→ SELECTED TEXT
Archive for April, 2009
Managing Family Life
Tuesday, April 28th, 2009 | Family Life | No Comments
Have you got too many balls in the air like I do?
Being a parent these days often means being pulled in a million directions at once. Maybe both parents work outside the home or you’re a single parent trying to make ends meet. A typical day might be this: waking up tired, scarfing down breakfast, getting dressed, finishing homework from the night before, and hurrying yourself and the kids out the door for work and school. If you’re lucky, everyone arrives on time. Then you’re faced with meetings, project deadlines, and a rush home to pick up the kids, have dinner together, go out for lessons or complete homework, and get to bed to do it all again tomorrow. Phew!
A father once asked me with dismay, “How do I make the time to really connect with my kids?”
We all have 24 hours in every day. What we do with that time is up to us. What do you choose? Here’s a place to start.
1) What qualities do I want to see in my children when they are adults?
2) Now, take all those qualities and values and re-write them as “I value ________.”
For example, “I value honesty.” or “I value meaningful and satisfying work.”

→ REQUIRED ACTION
Please answer these questions about the family-life post:
(a) On what date was it posted?
(b) What did a father ask the writer with dismay?
(c) In step 2, what form should the qualities and values be rewritten in?
The material that follows is separate from the family-life post.

→ DATA UNDER STUDY
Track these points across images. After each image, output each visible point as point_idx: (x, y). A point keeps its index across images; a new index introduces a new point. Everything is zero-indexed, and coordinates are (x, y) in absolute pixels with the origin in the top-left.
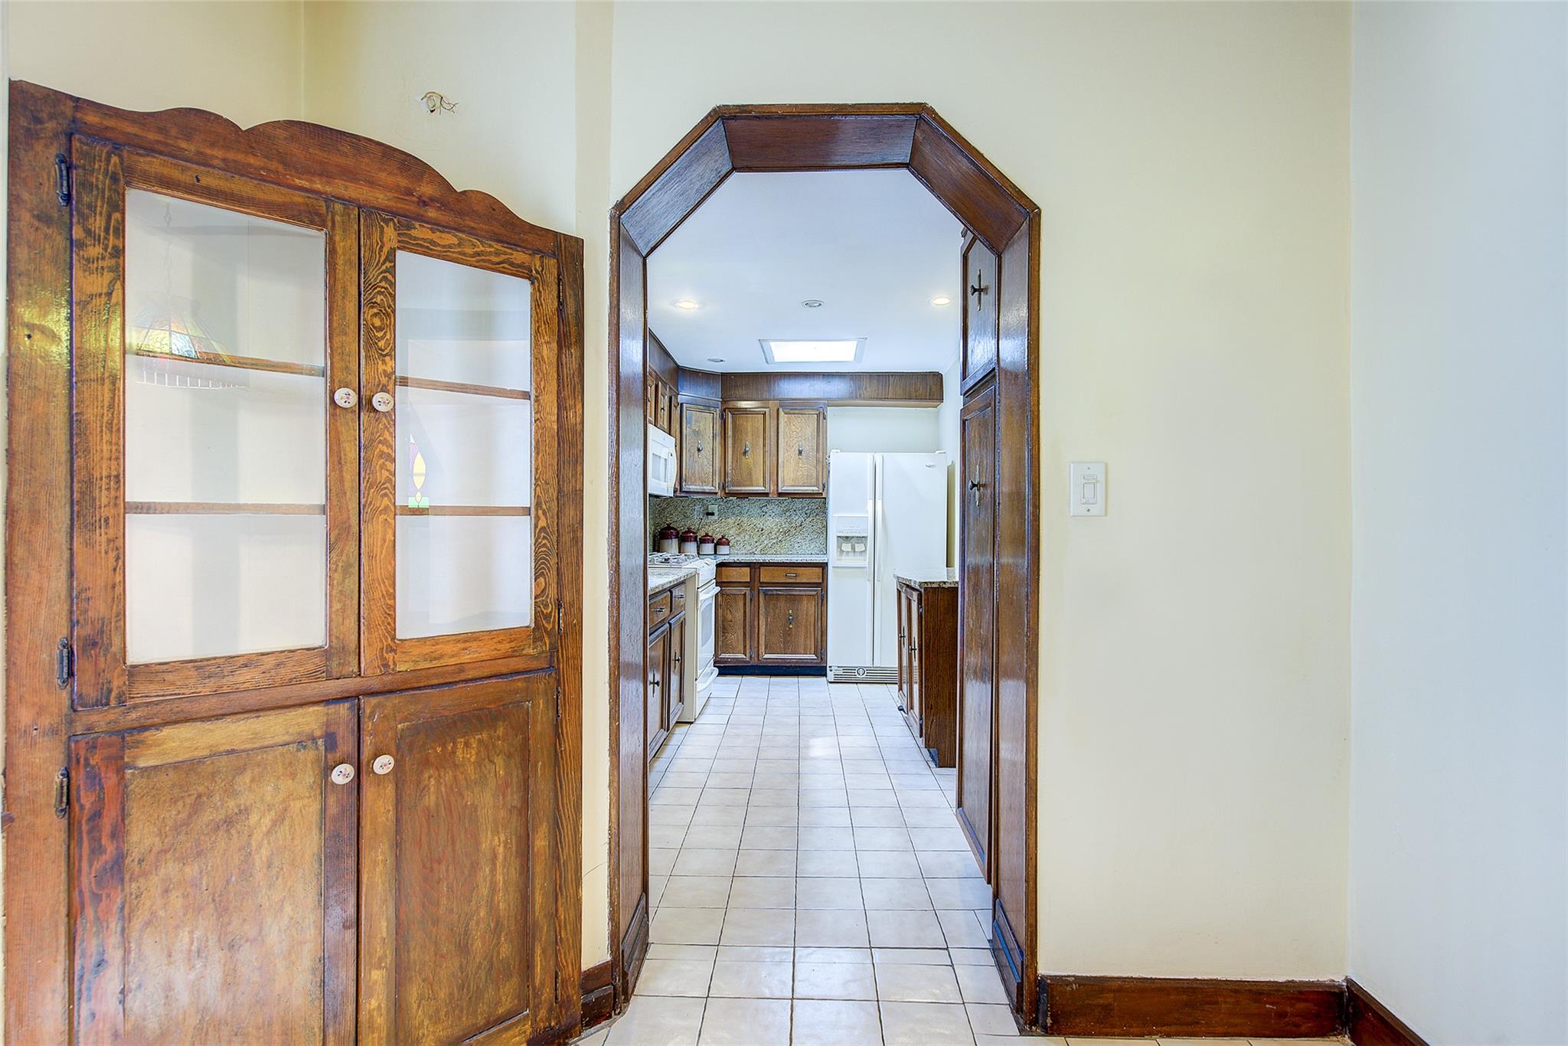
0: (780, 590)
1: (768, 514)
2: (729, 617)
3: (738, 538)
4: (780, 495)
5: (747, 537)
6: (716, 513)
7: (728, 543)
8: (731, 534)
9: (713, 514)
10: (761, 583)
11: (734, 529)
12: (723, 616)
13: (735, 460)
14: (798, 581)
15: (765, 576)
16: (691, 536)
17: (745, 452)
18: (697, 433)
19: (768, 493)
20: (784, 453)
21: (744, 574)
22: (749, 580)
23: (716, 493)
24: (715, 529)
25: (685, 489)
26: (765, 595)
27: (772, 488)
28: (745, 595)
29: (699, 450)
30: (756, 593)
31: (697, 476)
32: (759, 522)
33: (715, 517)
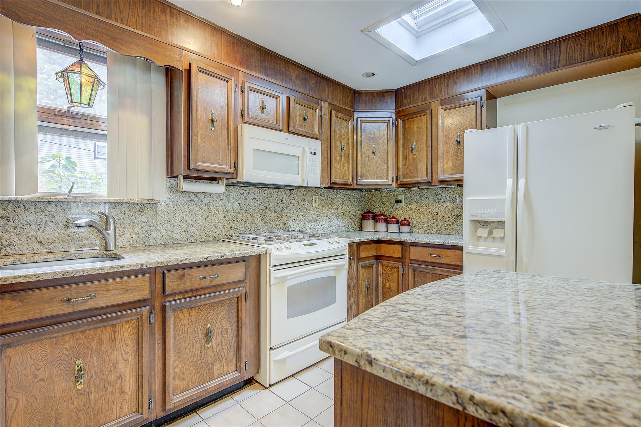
0: (426, 269)
1: (442, 201)
2: (387, 285)
3: (419, 220)
4: (441, 182)
5: (426, 220)
6: (403, 201)
7: (409, 224)
8: (414, 217)
9: (401, 202)
10: (411, 260)
11: (416, 213)
12: (383, 283)
13: (405, 157)
14: (441, 262)
15: (414, 253)
16: (382, 218)
17: (412, 150)
18: (372, 139)
19: (430, 182)
20: (444, 146)
21: (397, 251)
22: (400, 256)
23: (391, 185)
24: (400, 212)
25: (359, 182)
26: (415, 270)
27: (434, 178)
28: (398, 268)
29: (374, 153)
30: (407, 267)
31: (372, 172)
32: (435, 208)
33: (403, 204)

→ TASK RESPONSE
(a) Tuesday, April 28th, 2009.
(b) "How do I make the time to really connect with my kids?"
(c) As "I value ________." For example, "I value honesty."